Exercise directions —
Only text lines belong in the answer: the lines from the first one in the records through the line with "pinky dip: (1027, 555)", copied exactly.

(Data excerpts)
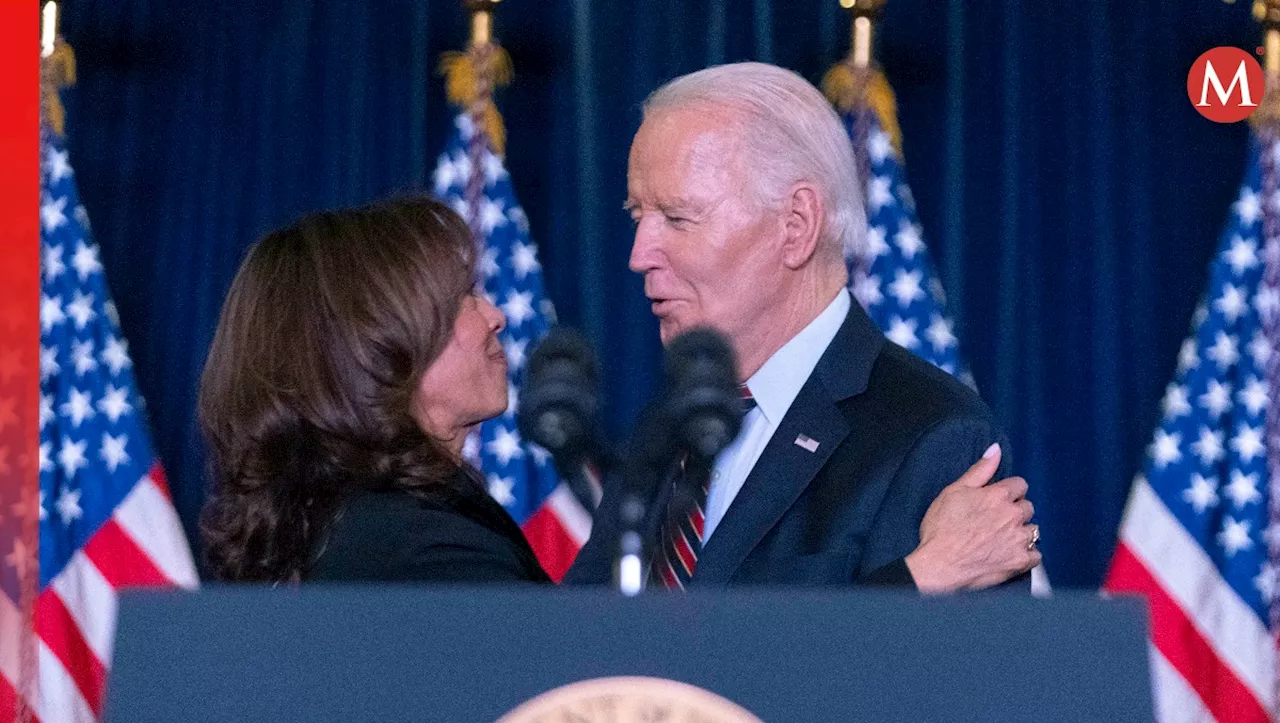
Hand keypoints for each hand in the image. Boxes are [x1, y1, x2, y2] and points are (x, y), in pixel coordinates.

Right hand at [904, 443, 1040, 593]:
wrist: (939, 566)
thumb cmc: (941, 529)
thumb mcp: (953, 491)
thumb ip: (979, 470)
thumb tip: (996, 449)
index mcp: (998, 496)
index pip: (1020, 484)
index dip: (1008, 491)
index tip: (997, 500)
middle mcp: (1013, 516)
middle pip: (1028, 507)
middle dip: (1016, 511)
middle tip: (997, 520)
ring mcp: (1019, 540)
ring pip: (1034, 530)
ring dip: (1022, 533)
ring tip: (1003, 539)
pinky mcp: (1020, 562)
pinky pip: (1036, 555)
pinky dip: (1027, 555)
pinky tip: (1010, 554)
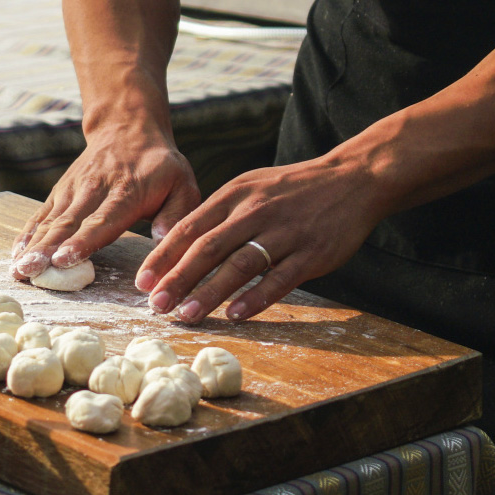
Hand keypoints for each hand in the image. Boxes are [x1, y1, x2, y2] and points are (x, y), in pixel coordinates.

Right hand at [13, 124, 199, 279]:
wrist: (128, 128)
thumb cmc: (160, 166)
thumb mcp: (182, 185)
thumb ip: (176, 215)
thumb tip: (165, 242)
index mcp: (126, 192)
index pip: (102, 220)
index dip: (83, 241)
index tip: (64, 259)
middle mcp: (94, 189)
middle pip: (68, 223)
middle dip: (47, 249)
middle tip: (29, 271)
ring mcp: (73, 189)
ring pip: (51, 220)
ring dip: (33, 246)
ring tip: (17, 269)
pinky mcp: (60, 190)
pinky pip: (41, 214)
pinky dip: (27, 233)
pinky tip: (15, 254)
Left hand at [133, 155, 388, 323]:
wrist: (351, 179)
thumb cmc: (292, 189)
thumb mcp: (251, 187)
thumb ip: (219, 214)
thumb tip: (180, 245)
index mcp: (235, 195)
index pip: (190, 227)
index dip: (164, 256)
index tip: (143, 281)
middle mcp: (255, 211)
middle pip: (208, 248)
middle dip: (178, 279)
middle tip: (156, 305)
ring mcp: (284, 232)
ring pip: (240, 265)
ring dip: (210, 293)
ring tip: (187, 315)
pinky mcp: (311, 253)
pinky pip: (280, 278)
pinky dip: (256, 298)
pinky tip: (235, 314)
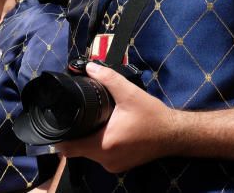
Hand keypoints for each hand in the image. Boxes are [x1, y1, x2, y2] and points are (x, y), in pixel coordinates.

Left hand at [56, 62, 178, 172]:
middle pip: (78, 150)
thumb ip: (108, 78)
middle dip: (76, 134)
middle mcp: (105, 160)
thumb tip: (88, 67)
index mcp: (103, 144)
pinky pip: (102, 156)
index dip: (60, 137)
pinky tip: (108, 130)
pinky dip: (101, 145)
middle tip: (79, 115)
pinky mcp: (120, 166)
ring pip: (90, 153)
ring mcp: (113, 165)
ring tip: (95, 121)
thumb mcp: (129, 93)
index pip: (68, 148)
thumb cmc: (152, 115)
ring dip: (89, 139)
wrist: (174, 135)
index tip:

Reply to the task —
Hand keypoints for each hand in the image. Boxes are [x1, y1, x2, y2] and points are (x, y), in pixel coordinates.

Right hand at [904, 443, 1040, 593]:
wrist: (939, 566)
thumb cmc: (941, 529)
thumb mcp: (953, 491)
thumb ip: (979, 470)
thumb tip: (996, 449)
index mcp: (998, 496)
index pip: (1020, 484)
index dip: (1008, 491)
index tip: (997, 500)
middle mcp: (1013, 516)
middle pip: (1028, 507)
middle dip: (1016, 511)
middle tip: (997, 520)
ring mcp: (1019, 540)
ring pip: (1034, 530)
ring dip: (1022, 533)
ring tip: (1003, 539)
pinky mcp: (1020, 562)
pinky pip: (1036, 555)
pinky dip: (1027, 555)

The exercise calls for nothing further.